Provided passage:
___

Speed Racer is 2008’s biggest box office bomb so far, and as a result, many people have been quick to label it the worst film of the year. Some are even calling it the worst film of all time.  Similarly, we all know that the two Matrix sequels did nothing but disappoint fans. Whatever the Wachowskis may be, geniuses or masterminds they are not.  But instead of slogging along with these mass opinion merely because it’s easier than defending their movies lets take a step back and consider them one at a time.

Those who have not seen Bound are usually the quickest to label the Wachowskis as nothing more than big-budget action directors who use visual fireworks in the place of an actual story.  But if you have seen Bound, you know how silly this is. Bound was everything a movie should be – unpredictable, riveting, sexy, and original, a sort of ironic post-noir gangster film that took dozens of genre elements and blended them into a whole that was hilarious, tongue-in-cheek, and pretty bad-ass.  Even if you have no interest in the Wachowskis as directors, you should go out and rent Bound right now.

___

Directions:
**a)** In two sentences, what is the gist of the passage about the Wachowskis?
**b)** Which film does the passage about the Wachowskis name as 2008's biggest box office bomb so far?
Answer from the passage about the Wachowskis and nothing else.

___

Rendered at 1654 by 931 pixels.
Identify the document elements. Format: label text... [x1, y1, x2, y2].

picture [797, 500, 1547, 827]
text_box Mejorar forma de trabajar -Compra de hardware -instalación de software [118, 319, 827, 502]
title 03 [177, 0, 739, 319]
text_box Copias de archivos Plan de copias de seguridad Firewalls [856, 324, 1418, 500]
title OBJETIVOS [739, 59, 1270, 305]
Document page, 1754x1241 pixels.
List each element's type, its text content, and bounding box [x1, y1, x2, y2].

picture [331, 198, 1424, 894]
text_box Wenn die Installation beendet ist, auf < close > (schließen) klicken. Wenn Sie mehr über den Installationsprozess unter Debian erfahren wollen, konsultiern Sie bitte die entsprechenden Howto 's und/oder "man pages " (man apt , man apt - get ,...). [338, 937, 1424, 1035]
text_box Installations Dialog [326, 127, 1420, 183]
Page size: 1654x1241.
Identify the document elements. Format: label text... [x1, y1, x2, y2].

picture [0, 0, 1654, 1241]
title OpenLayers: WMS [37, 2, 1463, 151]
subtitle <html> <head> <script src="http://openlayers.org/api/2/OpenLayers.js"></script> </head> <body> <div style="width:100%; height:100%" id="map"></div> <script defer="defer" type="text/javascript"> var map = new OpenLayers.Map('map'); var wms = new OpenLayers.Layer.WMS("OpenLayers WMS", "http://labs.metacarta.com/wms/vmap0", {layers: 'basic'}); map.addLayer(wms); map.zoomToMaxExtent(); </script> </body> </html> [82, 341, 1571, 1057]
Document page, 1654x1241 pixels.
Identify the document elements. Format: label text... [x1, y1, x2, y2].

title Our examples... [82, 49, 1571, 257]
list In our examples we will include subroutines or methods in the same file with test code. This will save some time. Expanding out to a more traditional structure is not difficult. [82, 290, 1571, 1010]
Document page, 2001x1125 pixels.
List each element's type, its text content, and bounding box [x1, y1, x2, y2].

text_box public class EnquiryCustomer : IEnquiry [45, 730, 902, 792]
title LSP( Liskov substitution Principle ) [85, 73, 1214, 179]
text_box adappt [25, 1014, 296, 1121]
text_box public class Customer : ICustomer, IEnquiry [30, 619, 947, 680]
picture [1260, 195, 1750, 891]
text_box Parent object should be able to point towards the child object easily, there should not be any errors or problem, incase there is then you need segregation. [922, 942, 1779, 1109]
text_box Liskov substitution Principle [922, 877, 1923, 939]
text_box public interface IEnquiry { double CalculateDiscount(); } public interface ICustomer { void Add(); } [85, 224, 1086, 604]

___

Final results:
**a)** Speed Racer, 2008's biggest box office bomb so far, has been labeled by many as the year's worst film and the two Matrix sequels disappointed fans, but the writer proposes considering the Wachowskis' movies one at a time instead of following mass opinion. Those who dismiss the Wachowskis as big-budget action directors who substitute visual fireworks for story usually haven't seen Bound, an unpredictable, original, ironic post-noir gangster film that the writer says everyone should rent.

**b)** Speed Racer.